Yesterday I accepted an invitation to go to New York next weekend for a Joomla bug squashing day (or as Wilco, the development workgroup coordinator puts it, “PBF”: Pizza Bugs and Fun).

This morning I booked my ticket.

This evening I’m terrified.

I’ll be the first to admit that I have a developer-sized, Alpha Geek, Grade A Large ego. This invite sure feeds that ego. But the flip side is the “impostor syndrome”. I’ve been doing work that’s more “around” Joomla than “in” Joomla for about a year now, and I’ve seen the work that the core developers have done over that time, and it’s impressive. Too impressive.

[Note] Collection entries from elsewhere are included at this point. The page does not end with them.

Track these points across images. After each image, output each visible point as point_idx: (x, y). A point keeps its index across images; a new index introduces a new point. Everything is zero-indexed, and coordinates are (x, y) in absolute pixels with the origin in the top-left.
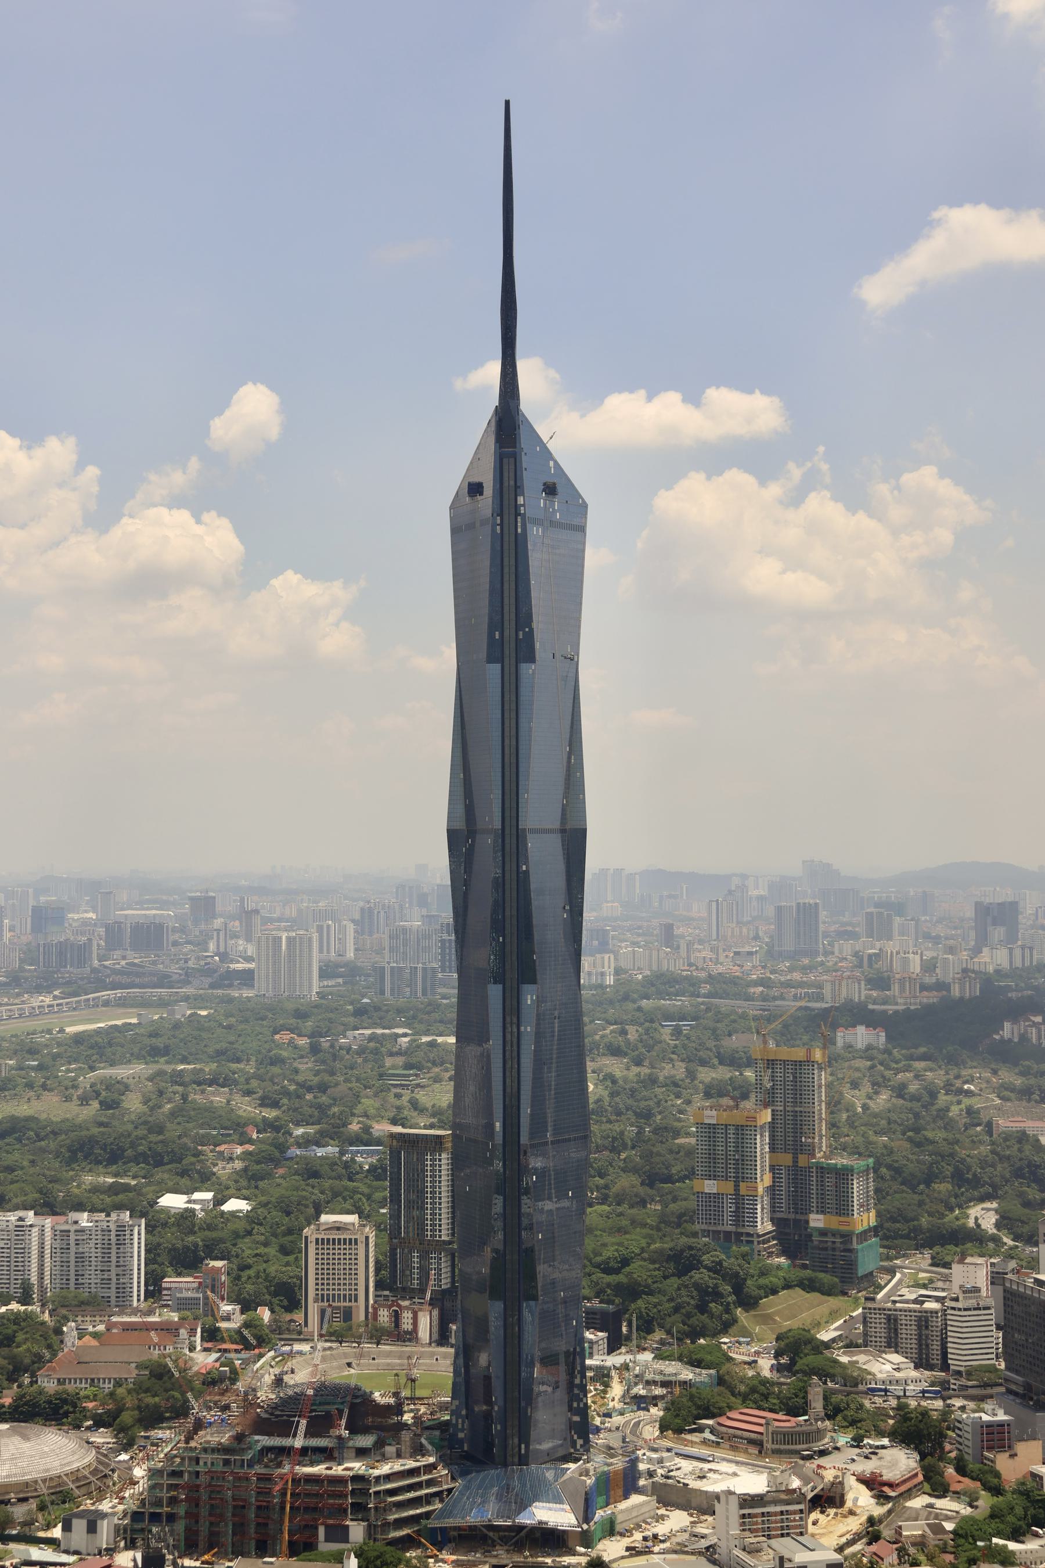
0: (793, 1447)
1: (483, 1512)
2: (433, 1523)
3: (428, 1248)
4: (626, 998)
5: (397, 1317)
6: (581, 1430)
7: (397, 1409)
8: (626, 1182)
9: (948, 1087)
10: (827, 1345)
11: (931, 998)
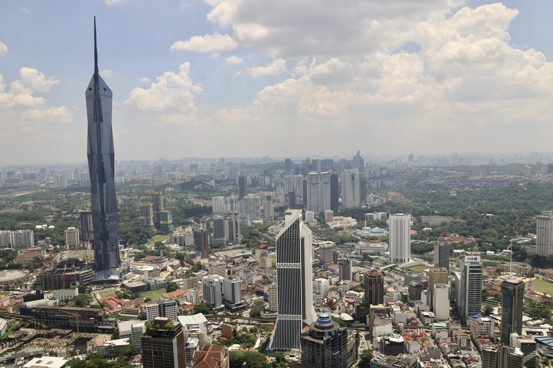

It’s a truism that if you’re writing code and you aren’t learning new techniques all the time, you’re already obsolete — you just don’t know it yet. I’ve learnt a lot more from the Joomla 1.5 code in the past year than I have in a long time, and now I’m supposed to be capable at making a significant contribution to making it ready for release? That just sounds a little too implausible to me right now. Worse yet, Open Source Matters, the operating body behind the code is willing to spend real resources to get me down there to help out. In my book, that’s a big responsibility.

For some reason I always fall back to car analogies when describing the Joomla project. This time is no different. I feel like I’ve got at best a peripheral knowledge of the inner workings of the code. I’m down there, fiddling with one of the back tires of this Joomla race car thing, marvelling at the power it contains. While I’m tinkering, one of the chief mechanics, in an impossibly clean uniform but with deep grease stains on his hands say “hey, bud, want to come up here and help us fix this thing?”

Hell yeah I do — just as long as I don’t either break something stupid or wind up looking like a total putz in the process! So now I have just under a week to learn everything I can about this code and not make a fool of myself. Fun indeed.